→ Prompt
Check each line of the entries for "expressing" and report the ones that have it.

→ Exercise inputs

━━━━━━━━

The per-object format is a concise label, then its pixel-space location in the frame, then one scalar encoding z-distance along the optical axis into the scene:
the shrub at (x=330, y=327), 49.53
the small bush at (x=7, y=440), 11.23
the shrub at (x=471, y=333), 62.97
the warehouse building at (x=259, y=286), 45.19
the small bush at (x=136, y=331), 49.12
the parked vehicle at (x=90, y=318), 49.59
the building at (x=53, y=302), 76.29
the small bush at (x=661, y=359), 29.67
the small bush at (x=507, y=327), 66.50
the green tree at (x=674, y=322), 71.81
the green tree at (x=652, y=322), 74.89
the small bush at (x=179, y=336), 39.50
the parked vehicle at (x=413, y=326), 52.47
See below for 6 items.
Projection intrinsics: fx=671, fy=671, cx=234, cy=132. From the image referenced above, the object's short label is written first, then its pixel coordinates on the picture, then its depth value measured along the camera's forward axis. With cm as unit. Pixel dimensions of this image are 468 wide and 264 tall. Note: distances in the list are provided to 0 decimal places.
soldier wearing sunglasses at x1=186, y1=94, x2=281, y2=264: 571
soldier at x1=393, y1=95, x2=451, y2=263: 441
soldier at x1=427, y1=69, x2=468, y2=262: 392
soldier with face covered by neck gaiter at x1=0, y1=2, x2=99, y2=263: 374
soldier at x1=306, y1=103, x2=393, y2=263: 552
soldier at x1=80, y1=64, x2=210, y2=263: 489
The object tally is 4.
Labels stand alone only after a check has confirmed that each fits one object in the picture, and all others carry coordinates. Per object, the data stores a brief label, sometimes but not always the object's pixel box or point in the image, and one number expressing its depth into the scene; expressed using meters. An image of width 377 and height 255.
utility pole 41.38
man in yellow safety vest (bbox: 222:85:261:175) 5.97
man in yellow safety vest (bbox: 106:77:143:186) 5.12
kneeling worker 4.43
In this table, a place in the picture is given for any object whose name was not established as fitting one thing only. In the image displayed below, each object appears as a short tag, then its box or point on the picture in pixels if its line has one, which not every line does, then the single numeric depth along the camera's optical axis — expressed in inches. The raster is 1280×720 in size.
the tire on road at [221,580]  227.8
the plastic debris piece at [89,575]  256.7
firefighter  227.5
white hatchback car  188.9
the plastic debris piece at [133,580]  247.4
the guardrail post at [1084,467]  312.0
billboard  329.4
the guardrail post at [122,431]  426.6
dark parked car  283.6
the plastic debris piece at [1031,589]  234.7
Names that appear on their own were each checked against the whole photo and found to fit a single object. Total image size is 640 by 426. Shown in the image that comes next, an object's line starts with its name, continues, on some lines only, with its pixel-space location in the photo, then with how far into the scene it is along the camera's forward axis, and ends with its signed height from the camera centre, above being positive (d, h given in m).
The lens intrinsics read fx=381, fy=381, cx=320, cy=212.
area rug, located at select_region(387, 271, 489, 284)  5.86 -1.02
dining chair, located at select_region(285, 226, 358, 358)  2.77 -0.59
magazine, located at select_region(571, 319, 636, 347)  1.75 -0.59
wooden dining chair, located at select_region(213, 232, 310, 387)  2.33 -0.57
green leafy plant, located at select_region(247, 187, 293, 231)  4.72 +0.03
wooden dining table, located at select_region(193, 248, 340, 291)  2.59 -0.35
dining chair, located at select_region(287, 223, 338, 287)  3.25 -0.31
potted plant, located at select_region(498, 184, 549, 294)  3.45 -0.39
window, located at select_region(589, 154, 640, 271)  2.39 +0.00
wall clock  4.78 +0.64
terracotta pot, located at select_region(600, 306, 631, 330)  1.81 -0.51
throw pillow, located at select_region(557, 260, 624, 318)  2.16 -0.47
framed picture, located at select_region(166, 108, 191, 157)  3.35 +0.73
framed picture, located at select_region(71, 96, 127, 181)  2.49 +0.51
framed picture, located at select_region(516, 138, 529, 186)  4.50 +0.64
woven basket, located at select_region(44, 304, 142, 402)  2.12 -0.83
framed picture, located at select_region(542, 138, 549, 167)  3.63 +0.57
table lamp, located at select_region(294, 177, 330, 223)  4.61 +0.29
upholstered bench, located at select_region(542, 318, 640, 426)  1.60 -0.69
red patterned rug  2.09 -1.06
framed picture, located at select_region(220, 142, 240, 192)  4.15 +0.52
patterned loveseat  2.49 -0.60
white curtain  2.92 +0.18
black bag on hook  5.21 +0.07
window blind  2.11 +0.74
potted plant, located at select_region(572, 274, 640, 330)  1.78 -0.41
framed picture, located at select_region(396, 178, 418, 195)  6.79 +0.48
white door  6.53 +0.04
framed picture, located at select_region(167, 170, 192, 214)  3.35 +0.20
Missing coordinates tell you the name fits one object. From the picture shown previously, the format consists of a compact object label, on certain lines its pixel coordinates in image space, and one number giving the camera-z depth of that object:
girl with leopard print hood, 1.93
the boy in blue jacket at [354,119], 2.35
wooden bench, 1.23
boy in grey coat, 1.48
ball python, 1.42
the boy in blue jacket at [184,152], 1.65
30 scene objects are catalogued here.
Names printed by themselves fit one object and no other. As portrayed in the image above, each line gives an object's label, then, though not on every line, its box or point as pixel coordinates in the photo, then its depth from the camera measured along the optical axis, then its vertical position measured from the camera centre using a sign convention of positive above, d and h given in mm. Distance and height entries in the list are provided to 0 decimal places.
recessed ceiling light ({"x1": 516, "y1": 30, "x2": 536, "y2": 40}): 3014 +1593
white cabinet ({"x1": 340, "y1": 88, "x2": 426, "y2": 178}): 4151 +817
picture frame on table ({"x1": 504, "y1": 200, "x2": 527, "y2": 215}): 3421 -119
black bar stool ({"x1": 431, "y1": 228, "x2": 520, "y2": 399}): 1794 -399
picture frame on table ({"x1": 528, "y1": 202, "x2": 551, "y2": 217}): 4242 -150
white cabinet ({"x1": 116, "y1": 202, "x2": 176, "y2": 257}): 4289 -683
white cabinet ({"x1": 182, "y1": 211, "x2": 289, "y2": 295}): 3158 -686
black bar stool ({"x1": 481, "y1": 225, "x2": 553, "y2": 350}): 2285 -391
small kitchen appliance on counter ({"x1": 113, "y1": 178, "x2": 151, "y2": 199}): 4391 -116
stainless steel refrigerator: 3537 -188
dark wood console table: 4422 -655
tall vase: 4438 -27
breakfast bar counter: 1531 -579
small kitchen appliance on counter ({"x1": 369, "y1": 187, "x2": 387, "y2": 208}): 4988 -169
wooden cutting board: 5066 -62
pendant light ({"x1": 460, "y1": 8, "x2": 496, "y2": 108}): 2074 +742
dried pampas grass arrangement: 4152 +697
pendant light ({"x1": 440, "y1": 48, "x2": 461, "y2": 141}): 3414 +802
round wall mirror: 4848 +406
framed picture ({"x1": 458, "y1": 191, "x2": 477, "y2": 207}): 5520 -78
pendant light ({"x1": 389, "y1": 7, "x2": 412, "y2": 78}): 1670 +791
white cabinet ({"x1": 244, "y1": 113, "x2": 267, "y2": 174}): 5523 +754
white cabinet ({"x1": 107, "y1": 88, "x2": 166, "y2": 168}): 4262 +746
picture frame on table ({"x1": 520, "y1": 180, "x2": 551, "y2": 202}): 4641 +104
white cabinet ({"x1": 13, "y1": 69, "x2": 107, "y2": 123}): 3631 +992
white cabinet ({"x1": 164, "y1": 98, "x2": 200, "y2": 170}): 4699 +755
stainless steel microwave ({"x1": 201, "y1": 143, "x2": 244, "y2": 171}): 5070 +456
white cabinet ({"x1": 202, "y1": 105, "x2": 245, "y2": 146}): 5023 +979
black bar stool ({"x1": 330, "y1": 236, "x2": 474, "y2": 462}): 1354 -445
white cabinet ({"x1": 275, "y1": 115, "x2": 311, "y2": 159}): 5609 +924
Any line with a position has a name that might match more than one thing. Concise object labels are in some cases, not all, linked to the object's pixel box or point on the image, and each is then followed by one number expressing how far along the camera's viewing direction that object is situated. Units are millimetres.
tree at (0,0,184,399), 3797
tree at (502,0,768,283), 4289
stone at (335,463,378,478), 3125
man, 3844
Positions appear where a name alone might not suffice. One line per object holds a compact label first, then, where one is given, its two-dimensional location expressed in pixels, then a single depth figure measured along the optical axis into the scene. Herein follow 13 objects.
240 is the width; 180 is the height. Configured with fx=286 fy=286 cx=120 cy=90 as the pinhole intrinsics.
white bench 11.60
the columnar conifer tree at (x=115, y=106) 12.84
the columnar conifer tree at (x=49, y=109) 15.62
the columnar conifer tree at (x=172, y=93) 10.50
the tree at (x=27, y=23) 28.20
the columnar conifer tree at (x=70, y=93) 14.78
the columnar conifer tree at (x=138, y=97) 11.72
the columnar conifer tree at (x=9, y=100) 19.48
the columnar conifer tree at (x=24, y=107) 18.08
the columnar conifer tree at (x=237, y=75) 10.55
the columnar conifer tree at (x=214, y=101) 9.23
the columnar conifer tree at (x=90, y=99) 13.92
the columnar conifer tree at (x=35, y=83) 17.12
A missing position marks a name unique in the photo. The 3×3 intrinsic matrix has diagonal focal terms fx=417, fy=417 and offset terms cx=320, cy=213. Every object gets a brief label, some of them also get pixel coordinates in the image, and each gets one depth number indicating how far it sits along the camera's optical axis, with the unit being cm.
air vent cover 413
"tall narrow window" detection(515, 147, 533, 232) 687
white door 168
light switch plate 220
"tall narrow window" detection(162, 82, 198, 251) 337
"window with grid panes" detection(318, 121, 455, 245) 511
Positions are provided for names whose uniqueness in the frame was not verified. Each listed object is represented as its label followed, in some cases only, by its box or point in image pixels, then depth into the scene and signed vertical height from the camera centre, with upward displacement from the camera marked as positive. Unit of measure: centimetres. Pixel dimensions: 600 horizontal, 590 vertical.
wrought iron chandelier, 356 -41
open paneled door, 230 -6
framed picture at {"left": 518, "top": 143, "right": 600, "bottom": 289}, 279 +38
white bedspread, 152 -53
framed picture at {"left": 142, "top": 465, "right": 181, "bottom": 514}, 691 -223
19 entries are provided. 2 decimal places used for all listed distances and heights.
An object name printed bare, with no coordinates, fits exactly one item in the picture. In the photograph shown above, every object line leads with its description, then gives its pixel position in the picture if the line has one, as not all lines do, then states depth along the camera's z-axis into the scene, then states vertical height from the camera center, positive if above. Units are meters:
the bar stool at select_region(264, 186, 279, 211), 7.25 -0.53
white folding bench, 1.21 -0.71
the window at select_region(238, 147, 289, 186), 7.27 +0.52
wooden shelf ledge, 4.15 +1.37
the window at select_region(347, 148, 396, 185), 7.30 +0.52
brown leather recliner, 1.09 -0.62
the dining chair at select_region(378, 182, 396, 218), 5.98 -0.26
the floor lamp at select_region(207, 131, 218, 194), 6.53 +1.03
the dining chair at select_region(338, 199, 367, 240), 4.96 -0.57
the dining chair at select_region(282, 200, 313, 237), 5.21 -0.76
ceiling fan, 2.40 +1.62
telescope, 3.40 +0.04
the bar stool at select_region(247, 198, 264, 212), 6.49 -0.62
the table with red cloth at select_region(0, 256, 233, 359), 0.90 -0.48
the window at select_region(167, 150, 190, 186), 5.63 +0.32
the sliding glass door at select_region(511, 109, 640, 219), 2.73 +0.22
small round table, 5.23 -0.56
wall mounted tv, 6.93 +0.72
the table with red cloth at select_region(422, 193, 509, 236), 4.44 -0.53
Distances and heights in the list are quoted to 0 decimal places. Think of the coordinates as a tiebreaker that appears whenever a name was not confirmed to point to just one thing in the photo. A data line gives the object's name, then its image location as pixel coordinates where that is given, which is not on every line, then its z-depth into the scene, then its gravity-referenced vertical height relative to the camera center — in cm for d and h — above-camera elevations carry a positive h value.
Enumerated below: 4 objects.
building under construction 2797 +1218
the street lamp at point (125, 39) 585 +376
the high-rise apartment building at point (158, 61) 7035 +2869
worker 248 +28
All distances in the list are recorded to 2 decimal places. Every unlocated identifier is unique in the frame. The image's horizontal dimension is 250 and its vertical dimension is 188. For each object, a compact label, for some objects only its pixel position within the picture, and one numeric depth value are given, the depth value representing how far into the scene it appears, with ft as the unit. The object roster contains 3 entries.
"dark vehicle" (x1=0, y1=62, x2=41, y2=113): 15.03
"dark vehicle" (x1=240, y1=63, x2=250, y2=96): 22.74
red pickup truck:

━━━━━━━━

→ Written answer
Labels stand alone only after a check has confirmed that each fits one object in the picture, and all others carry coordinates. Per object, the data stores a brief label, sometimes but not always the object's pixel box or point in the image, and one number expressing its depth into the scene; expressed using meters. An image of width 377 and height 255.
Any line with a position has a name that might match more than one thing. Concise object labels are in some cases, not all, linked to the object's pixel box or point on the image, and each is then followed by one number expressing how far along the camera's viewing direction that object is situated. Units are millimetres.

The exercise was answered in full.